= Instructions to follow =
Your answer should hold every line of the records below that contains the string "distance".

= Collected data =
*** Begin section ***

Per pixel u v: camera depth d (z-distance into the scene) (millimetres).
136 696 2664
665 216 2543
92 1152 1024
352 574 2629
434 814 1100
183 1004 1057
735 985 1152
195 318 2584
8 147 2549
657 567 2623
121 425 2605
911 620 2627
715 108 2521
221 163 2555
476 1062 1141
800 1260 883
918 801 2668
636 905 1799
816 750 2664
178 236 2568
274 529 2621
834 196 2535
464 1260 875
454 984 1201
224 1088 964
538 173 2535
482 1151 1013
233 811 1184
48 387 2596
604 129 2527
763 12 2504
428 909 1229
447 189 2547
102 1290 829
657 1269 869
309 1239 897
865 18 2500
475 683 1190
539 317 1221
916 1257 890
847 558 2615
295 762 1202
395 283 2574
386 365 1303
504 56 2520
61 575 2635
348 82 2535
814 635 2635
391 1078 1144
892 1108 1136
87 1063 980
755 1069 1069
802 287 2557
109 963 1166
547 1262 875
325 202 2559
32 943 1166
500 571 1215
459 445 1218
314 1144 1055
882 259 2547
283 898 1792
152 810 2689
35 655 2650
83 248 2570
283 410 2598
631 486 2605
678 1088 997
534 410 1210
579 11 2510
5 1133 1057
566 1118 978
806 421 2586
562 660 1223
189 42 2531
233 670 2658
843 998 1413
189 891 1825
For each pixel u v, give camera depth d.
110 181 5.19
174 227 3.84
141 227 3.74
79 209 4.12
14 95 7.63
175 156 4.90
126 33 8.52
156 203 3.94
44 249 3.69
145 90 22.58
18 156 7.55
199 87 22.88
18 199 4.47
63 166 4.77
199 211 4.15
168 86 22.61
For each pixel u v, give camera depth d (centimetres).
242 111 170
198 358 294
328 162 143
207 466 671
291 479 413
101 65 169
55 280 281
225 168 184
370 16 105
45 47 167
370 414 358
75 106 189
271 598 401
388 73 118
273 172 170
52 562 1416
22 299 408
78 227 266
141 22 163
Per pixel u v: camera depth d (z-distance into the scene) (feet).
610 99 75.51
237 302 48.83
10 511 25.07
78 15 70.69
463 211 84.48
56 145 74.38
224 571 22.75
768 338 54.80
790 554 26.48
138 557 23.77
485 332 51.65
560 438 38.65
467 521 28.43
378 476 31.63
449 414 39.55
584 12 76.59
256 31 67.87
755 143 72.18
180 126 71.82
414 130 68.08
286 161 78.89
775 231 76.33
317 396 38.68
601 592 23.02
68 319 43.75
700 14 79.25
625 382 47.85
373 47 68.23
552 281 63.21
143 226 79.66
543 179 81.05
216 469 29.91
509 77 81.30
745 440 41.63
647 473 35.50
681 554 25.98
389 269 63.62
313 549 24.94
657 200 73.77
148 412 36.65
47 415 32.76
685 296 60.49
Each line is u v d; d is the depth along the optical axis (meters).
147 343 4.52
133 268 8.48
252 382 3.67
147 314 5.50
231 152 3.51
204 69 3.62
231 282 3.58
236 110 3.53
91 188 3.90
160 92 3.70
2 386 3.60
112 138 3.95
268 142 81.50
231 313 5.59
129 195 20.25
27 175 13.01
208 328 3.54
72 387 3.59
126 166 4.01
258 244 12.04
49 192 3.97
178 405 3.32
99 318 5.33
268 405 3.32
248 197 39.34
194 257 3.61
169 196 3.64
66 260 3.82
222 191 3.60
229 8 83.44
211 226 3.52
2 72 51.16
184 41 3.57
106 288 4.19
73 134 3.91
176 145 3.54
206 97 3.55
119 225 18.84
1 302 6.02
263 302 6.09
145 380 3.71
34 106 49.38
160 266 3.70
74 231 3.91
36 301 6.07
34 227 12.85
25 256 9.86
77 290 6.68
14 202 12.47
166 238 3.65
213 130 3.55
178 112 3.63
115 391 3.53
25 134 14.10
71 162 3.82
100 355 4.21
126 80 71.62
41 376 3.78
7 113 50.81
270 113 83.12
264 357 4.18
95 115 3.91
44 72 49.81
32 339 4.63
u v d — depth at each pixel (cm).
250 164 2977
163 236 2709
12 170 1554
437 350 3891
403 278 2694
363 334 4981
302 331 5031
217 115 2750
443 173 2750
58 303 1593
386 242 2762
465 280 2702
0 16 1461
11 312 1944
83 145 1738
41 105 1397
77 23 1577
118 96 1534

*** End section ***

= Result of this task =
Per pixel u v: camera depth d (z-distance into the scene) (millimetres).
Per pixel u v: camera depth d (z-distance into the scene) (feet).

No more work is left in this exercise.